What the task asks >> Please go line by line and repeat the data below exactly, with no images.

[Opening Given material section]

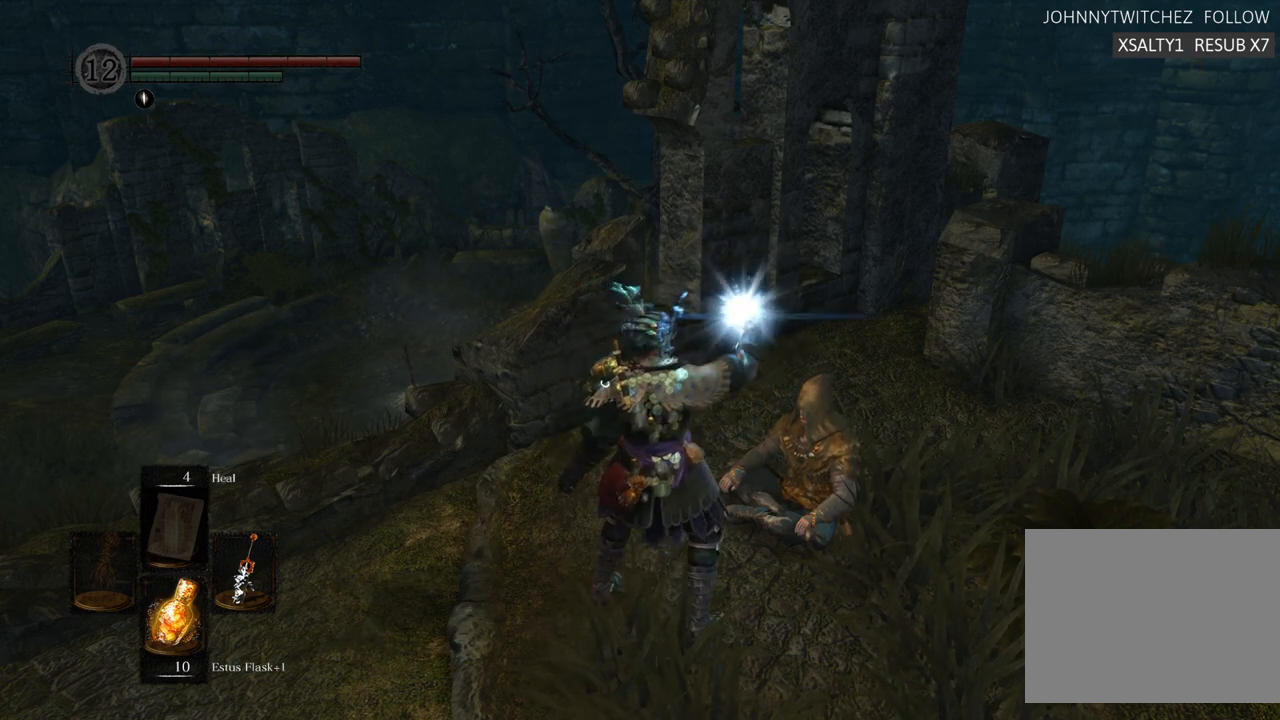
{"buttons": [], "left_stick": "center", "right_stick": "center", "events": []}
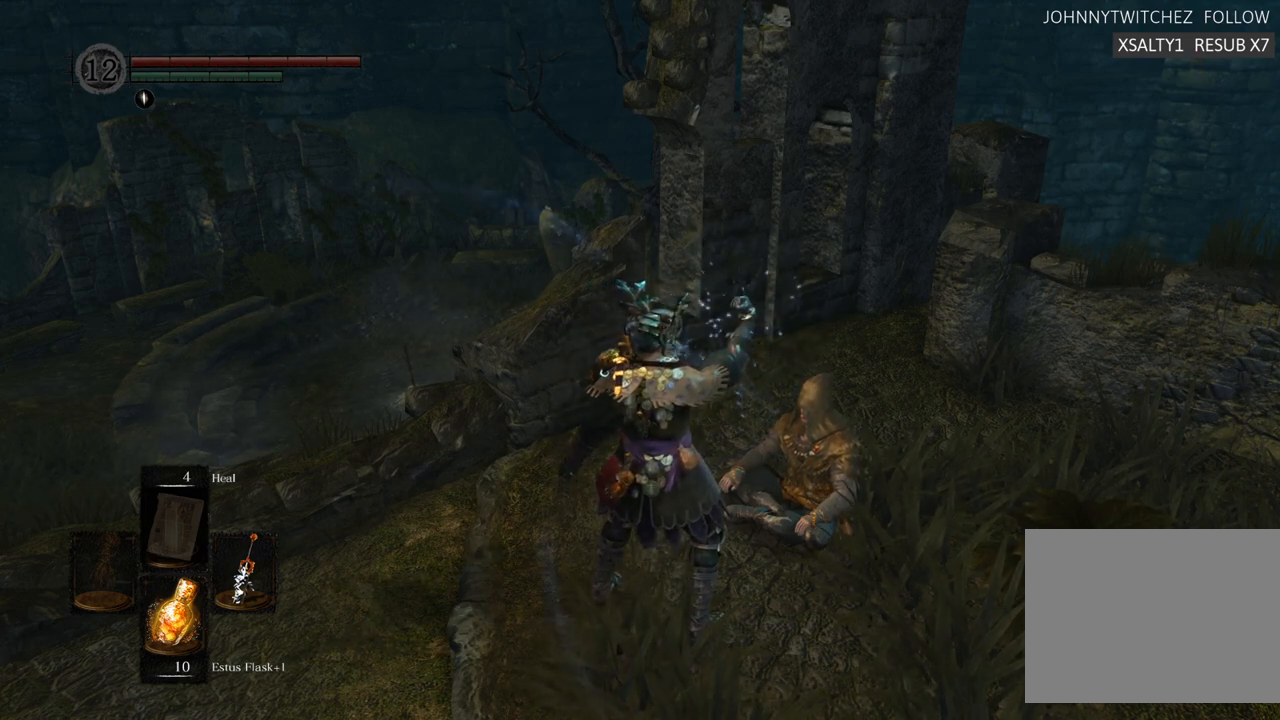
{"buttons": [], "left_stick": "center", "right_stick": "up-right", "events": [[400, "right_stick", "up-right"]]}
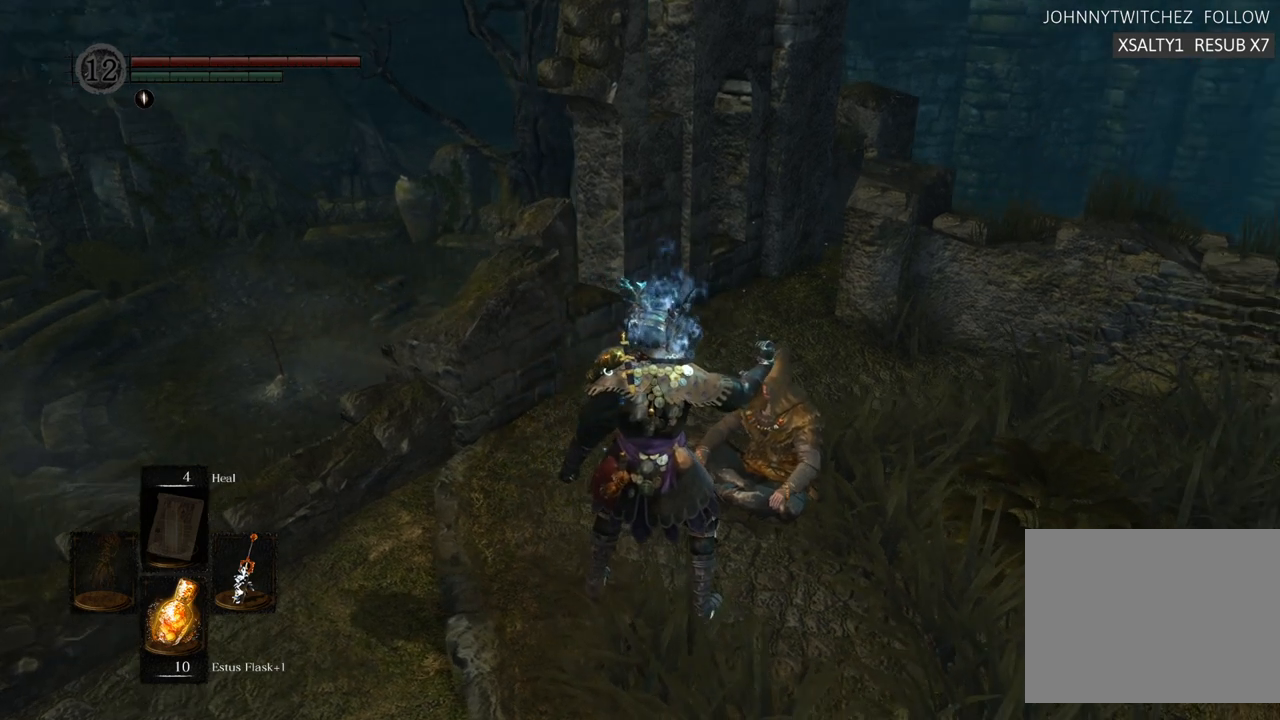
{"buttons": [], "left_stick": "center", "right_stick": "center", "events": [[133, "right_stick", "center"]]}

[Closing Given material section]

Response to the task >>
{"buttons": [], "left_stick": "center", "right_stick": "center", "events": []}
{"buttons": [], "left_stick": "center", "right_stick": "up-right", "events": [[400, "right_stick", "up-right"]]}
{"buttons": [], "left_stick": "center", "right_stick": "center", "events": [[133, "right_stick", "center"]]}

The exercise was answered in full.